» Lesetext:
'''
Am 30.01.2025 hat sich das Bundesarbeitsgericht (Az: 2 AZR 68/24)  erneut mit der Frage einer wirksamen Zustellung einer Kündigung zu beschäftigen.

Was war passiert?  

Der Arbeitgeber hatte das Arbeitsverhältnis der Klägerin außerordentlich, hilfsweise ordentlich gekündigt. Die Klägerin hat den Zugang dieses Kündigungsschreibens bestritten. Der Arbeitgeber hatte hierzu vorgetragen, zwei seiner Mitarbeiterinnen hätten das Kündigungsschreiben gemeinsam in einen Briefumschlag gesteckt. Danach habe eine Mitarbeiterin den Umschlag zur Post gebracht und dort am 26. Juli 2022 um 15:35 Uhr als Einwurf-Einschreiben zur Sendungsnummer RT persönlich aufgegeben. Ausweislich des im Internet abrufbaren sogenannten Sendungsstatus sei das Schreiben mit der entsprechenden Sendungsnummer der Klägerin am 28. Juli 2022 zugestellt worden.

Wie hat das BAG entschieden?
'''
» Datenauszüge:
'''
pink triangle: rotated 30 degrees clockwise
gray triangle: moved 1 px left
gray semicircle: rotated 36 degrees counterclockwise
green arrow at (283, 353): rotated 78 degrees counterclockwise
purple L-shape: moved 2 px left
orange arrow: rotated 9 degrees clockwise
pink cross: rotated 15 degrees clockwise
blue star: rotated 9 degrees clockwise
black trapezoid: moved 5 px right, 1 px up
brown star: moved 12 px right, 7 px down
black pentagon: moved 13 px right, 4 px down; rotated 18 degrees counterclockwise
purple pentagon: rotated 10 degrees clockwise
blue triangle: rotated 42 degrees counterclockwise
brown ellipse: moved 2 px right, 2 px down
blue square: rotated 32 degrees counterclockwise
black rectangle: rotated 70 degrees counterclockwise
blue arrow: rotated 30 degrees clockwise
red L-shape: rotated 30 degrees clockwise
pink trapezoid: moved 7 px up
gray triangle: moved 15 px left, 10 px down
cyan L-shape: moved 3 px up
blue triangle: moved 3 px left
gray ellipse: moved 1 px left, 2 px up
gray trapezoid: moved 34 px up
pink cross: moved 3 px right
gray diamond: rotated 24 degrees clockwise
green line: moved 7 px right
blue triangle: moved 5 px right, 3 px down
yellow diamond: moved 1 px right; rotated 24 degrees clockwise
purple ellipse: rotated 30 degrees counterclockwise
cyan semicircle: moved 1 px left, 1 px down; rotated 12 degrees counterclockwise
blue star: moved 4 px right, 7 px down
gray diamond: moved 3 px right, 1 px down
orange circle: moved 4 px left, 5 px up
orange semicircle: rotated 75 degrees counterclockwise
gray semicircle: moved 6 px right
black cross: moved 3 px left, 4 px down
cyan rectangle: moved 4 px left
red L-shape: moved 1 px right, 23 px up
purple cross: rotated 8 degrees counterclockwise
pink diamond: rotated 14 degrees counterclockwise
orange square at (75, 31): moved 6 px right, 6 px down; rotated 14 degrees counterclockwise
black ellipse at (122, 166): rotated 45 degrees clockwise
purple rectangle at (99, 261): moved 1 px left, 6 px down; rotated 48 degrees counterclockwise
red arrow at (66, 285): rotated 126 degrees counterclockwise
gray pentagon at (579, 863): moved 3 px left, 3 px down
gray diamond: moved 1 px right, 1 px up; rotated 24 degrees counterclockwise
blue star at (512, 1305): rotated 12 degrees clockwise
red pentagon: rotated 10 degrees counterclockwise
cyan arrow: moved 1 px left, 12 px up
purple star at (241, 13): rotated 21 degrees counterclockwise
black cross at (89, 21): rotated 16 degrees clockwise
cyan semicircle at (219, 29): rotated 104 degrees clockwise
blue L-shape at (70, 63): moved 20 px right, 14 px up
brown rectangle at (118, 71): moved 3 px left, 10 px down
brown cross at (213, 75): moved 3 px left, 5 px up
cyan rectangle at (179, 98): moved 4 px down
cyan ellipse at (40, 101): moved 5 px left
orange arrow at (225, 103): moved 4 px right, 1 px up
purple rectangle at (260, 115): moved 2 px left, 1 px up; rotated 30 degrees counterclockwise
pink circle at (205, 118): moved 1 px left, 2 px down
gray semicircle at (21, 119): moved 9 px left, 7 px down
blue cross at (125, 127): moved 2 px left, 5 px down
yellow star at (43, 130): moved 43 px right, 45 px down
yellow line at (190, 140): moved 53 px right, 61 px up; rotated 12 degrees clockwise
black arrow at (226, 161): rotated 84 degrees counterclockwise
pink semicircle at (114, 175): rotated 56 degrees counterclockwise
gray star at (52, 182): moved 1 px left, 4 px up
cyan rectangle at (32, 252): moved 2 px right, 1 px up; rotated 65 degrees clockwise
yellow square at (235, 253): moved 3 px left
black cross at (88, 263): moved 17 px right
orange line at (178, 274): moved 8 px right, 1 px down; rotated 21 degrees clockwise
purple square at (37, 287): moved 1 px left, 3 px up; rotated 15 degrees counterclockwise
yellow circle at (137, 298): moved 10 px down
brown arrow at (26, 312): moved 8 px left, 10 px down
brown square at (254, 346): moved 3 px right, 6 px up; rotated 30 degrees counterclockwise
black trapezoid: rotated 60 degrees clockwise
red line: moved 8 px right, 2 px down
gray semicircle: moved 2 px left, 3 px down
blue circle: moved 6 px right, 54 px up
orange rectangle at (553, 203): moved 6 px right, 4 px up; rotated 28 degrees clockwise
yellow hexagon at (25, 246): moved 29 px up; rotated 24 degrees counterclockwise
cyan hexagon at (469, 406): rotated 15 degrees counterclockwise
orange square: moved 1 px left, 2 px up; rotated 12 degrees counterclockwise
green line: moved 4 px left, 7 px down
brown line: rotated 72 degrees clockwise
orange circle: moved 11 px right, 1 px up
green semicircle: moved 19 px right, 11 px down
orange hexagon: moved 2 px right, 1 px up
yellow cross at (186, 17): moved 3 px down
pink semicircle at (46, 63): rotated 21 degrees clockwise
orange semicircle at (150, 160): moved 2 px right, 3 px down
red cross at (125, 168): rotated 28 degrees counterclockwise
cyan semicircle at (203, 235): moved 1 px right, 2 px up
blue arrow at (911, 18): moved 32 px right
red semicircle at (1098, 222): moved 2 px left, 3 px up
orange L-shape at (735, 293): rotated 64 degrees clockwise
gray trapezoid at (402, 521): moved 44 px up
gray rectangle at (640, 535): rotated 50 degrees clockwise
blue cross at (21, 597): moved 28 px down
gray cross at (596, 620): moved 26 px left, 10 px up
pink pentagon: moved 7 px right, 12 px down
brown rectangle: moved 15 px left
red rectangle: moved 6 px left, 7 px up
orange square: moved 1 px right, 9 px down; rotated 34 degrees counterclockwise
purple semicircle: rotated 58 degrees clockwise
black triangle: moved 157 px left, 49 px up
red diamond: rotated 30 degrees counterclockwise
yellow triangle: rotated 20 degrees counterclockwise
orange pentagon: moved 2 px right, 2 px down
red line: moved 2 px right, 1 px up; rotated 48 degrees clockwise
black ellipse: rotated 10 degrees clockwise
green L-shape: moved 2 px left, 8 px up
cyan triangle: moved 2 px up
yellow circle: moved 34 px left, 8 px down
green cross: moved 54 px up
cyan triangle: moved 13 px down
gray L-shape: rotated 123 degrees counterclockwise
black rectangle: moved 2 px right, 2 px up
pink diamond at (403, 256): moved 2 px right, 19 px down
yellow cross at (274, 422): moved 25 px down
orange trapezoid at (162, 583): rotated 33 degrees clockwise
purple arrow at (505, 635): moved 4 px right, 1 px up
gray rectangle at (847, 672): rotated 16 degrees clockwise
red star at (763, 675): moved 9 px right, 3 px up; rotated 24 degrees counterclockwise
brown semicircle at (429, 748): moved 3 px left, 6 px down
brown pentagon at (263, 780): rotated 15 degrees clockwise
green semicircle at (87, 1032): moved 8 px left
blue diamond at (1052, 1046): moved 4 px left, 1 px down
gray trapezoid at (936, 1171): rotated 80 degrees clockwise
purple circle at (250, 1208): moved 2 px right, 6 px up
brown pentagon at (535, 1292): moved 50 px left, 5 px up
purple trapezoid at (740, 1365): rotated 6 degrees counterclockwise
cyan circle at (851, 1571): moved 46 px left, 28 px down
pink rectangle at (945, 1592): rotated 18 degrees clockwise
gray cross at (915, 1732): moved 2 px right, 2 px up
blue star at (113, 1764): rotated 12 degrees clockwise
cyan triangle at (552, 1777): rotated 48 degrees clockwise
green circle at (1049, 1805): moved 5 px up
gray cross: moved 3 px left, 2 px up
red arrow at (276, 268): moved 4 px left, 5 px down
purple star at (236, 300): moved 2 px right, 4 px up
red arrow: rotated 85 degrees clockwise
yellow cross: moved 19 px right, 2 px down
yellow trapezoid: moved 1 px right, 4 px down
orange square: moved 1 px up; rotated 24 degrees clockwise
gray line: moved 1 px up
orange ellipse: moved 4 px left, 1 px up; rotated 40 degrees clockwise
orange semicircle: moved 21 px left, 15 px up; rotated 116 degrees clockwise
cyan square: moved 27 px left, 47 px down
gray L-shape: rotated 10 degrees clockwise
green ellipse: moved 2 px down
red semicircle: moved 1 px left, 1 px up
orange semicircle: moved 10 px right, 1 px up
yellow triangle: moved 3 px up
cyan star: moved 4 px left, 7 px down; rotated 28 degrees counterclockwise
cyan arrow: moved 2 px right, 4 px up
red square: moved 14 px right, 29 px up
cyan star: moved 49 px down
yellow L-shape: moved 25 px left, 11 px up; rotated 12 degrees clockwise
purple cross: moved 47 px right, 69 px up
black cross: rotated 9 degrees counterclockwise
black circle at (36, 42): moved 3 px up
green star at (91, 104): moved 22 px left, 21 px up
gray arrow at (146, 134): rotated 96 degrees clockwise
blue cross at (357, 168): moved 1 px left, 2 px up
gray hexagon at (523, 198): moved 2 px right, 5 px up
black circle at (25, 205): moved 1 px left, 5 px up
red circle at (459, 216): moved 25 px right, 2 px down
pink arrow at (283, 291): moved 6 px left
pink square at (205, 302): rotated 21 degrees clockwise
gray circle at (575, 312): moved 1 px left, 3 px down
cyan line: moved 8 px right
'''
» Aufgabenliste:
1. Beantworten Sie diese Fragen zum Text über die Zustellung der Kündigung:
(a) An welchem Tag hat sich das Bundesarbeitsgericht mit dem Fall befasst?
(b) Wann und in welcher Form gab die Mitarbeiterin den Umschlag bei der Post auf?
(c) An welchem Tag wurde das Schreiben laut Sendungsstatus der Klägerin zugestellt?
2. Schreiben Sie den Text über die Zustellung der Kündigung weiter, beginnend nach dem letzten Satz.

» Lösungen:
1.
(a) Am 30.01.2025.
(b) Am 26. Juli 2022 um 15:35 Uhr als Einwurf-Einschreiben.
(c) Am 28. Juli 2022.

2.
Das Bundesarbeitsgericht stellte fest, dass das Arbeitsverhältnis der Parteien nicht durch die Kündigung vom 26. Juli 2022 beendet wurde. ​ Der Arbeitgeber konnte den Zugang des Kündigungsschreibens nicht beweisen. ​

Zur Begründung führte das Gericht an, dass ein Einwurf-Einschreiben allein, ohne Vorlage eines Auslieferungsbelegs oder Nachweis des Zustellverfahrens, nicht ausreicht, um einen Anscheinsbeweis für den Zugang zu begründen. ​ Der Sendungsstatus der Deutschen Post AG bietet keine ausreichende Gewähr für den tatsächlichen Zugang des Schreibens. ​ Die Beklagte hätte innerhalb der Frist einen Auslieferungsbeleg anfordern können, was sie jedoch versäumte. ​

Ohne Zugang keine wirksame Kündigung!

Warum die Zustellung so wichtig ist

  • Die Kündigung ist eine einseitige empfangsbedürftige Willenserklärung. Sie ist daher erst wirksam, wenn sie dem Gekündigten auch zugeht.
  • Die Kündigungsfristen beginnen erst mit dem Zugang
  • Die 3-wöchige Klagefrist nach § 4 KSchG  für die Kündigungsschutzklage wird erst mit Zugang der Kündigung in Gang gesetzt.

Die Beweislast für die Zustellung liegt beim Kündigenden. Kurz gesagt: Wer kündigt, muss beweisen können, dass die Kündigung dem Gekündigten auch zugegangen ist. Im Zweifel für den Gekündigten, mit der Konsequenz der Unwirksamkeit der Kündigung.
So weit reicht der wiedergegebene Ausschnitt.